Five New Zealand white rabbits were anaesthetized with 0.75% isoflurane for 3 hours for 5 con-secutive days. Histopathological studies revealed fatty infiltration of the kidneys but no liver or lung tissue abnormalities.
Hepatic/Renal toxicity studies were performed on dogs receiving a maximum of 2.25% isoflurane for 4 to 6 hours. Blood and liver results were normal but fatty deposits were seen in kidney histological sections.
Mutagenicity and Carcinogenicity
Mutagenicity studies using rat and hamster tissue were performed by the Ames test and the sister-chromatid exchange test. Results indicate that isoflurane is not mutagenic.
In carcinogenicity studies with 432 Swiss ICR mice and 330 CDBR rats, no tumourigenicity was evident with long-term exposure.
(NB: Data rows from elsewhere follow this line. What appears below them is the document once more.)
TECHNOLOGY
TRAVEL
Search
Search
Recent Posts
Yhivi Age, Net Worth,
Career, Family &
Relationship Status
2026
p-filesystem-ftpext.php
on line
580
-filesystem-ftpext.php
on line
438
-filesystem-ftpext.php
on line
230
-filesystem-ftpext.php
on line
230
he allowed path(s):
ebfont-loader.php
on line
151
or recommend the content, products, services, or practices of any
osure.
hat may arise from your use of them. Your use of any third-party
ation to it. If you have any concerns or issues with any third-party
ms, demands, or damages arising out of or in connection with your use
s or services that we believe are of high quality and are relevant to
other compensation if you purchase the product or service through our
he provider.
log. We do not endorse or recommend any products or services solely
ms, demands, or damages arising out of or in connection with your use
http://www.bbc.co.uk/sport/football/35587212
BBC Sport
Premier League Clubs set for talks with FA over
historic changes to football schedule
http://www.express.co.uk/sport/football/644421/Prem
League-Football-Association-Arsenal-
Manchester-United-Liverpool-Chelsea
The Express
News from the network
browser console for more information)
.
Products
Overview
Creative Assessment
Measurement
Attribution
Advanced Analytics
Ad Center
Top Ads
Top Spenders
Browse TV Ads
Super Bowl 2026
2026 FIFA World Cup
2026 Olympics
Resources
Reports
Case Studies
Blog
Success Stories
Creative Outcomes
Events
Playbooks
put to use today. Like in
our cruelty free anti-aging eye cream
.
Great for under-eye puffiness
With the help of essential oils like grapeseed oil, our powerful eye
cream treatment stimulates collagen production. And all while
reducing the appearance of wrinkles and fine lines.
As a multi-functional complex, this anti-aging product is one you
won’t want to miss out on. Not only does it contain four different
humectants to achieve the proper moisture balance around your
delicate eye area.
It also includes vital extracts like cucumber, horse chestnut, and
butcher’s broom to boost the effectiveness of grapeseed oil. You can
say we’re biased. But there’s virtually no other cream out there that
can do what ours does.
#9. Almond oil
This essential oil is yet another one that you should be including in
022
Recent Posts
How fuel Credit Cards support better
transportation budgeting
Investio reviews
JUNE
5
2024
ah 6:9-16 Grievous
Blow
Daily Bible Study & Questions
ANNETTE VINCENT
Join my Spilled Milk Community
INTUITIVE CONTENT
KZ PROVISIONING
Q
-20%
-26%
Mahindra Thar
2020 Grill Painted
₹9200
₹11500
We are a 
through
Reproduction and Teratology
A study designed to evaluate the effects of isoflurane upon reproduction performance in rats was conducted. Test animals were subjected to inhalation of test material vapor at a concentration of 0.15 or 0.60% for 2 hours daily on each of 14 days prior to mating. Control animals were subjected to chamber air.
Isoflurane exhibited no deleterious effects upon pre-implantation development or implantation itself. Fertility indices, litter sizes and early resorptions - all measures of possible early problems - were comparable to control values.
Teratogenicity studies on 60 rats and 30 mice (gestation day 6 to 15) with isoflurane exposure of 2 hours per day for 10 days showed no major abnormalities. Fetuses were normal. No visceral or skeletal defects due to exposure were detected. At higher doses, depression of growth rate was noted (0.4% isoflurane in rats) and resorption rates increased (0.3% isoflurane in mice).
Peri-post-natal studies on 20 rats (gestation day 15 to 20) were conducted using 0.1 to 0.4% isoflurane for 2 hours per day for 6 days. No female rats showed any ill-effects.
No treatment related effects were observed on litter numbers, pup weights, appearance, growth rates or survival to weaning.